At the point of evaluating these functions, there is an evaluation context, which is a default set of variables that are available to that expression. The following default variables are available to all expressions:

Default evaluation context

Custom evaluation contexts

These are user defined context values that can be defined globally, or locally at the level of each entity. Any defined context value is available as a regular variable at the time the entity is evaluated.

Special evaluation contexts

In addition to the defaults above, additional context variables are available at different steps.

gpu, core and mem expressions - these are evaluated in order, and thus can be referred to in that same order. For example, gpu expressions cannot refer to core and mem, as they have not been evaluated yet. cpu expressions can be based on gpu values. mem expressions can refer to both cores and gpus.

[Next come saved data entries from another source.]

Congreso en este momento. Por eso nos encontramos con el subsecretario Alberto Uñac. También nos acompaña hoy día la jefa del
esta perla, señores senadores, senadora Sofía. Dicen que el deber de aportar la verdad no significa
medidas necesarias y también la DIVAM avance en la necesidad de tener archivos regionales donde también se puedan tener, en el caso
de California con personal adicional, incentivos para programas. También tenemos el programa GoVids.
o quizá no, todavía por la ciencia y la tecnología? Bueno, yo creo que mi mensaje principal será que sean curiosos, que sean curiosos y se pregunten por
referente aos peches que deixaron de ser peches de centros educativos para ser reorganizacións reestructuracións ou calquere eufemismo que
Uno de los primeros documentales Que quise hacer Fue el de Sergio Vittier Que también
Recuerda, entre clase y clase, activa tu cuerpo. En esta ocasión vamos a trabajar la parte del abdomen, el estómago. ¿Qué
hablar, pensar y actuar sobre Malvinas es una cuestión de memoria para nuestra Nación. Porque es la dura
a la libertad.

env and param expressions - env expressions can be based on gpu, cores or mem. param expressions can additional refer to evaluated env expressions.

rank functions - these can refer to all prior expressions, and are additional passed in a candidate_destinations array, which is a list of matching TPV destinations.

Scheduling

TPV offers several mechanisms for controlling scheduling, all of which are optional. In its simplest form, no scheduling constraints would be defined at all, in which case the entity would schedule on the first available entity. Admins can use additional

Tag Type

Description

require

required tags must match up for scheduling to occur. For example, if a tool is marked as requiring the high-mem tag, only destinations that are tagged as requiring, preferring or accepting the high-mem tag would be considering for scheduling.

prefer

prefer tags are ranked higher that accept tags when scheduling decisions are made.

accept

accept tags can be used to indicate that a entity can match up or support another entity, even if not preferentially.

reject

reject tags cannot be present for scheduling to occur. For example, if a tool is marked as rejecting the pulsar tag, only destinations that do not have that tag are considered for scheduling. If two entities have the same reject tag, they still repel each other.

Tag compatibility table

Tag Type

Require

Prefer

Accept

Reject

Not Tagged

Require

Prefer

Accept

Reject

Not Tagged

Scheduling by tag match

Tags can be used to model anything from compatibility with a destination, to permissions to execute a tool. (e.g. a tool can be tagged as requiring the “restricted” tag, and users can be tagged as rejecting the “restricted” tag by default. Then, only users who are specifically marked as requiring, tolerating, or preferring the “restricted” tag can execute that tool. Of course, the destination must also be marked as not rejecting the “restricted” tag.

Scheduling by rules

Rules can be used to conditionally modify any entity requirement. Rules can be given an ID, which can subsequently be used by an inheriting entity to override the rule. If no ID is specified, a unique ID is generated, and the rule can no longer be overridden. Rules are typically evaluated through an if clause, which specifies the logical condition under which the rule matches. If the rule matches, cores, memory, scheduling tags etc. can be specified to override inherited values. The special clause fail can be used to immediately fail the job with an error message. The execute clause can be used to execute an arbitrary code block on rule match.

Scheduling by custom ranking functions

The default rank function sorts destinations by scoring how well the tags match the job’s requirements. As this may often be too simplistic, the rank function can be overridden by specifying a custom rank clause. The rank clause can contain an arbitrary code block, which can do the desired sorting, for example by determining destination load by querying the job manager, influx statistics etc. The final statement in the rank clause must be the list of sorted destinations.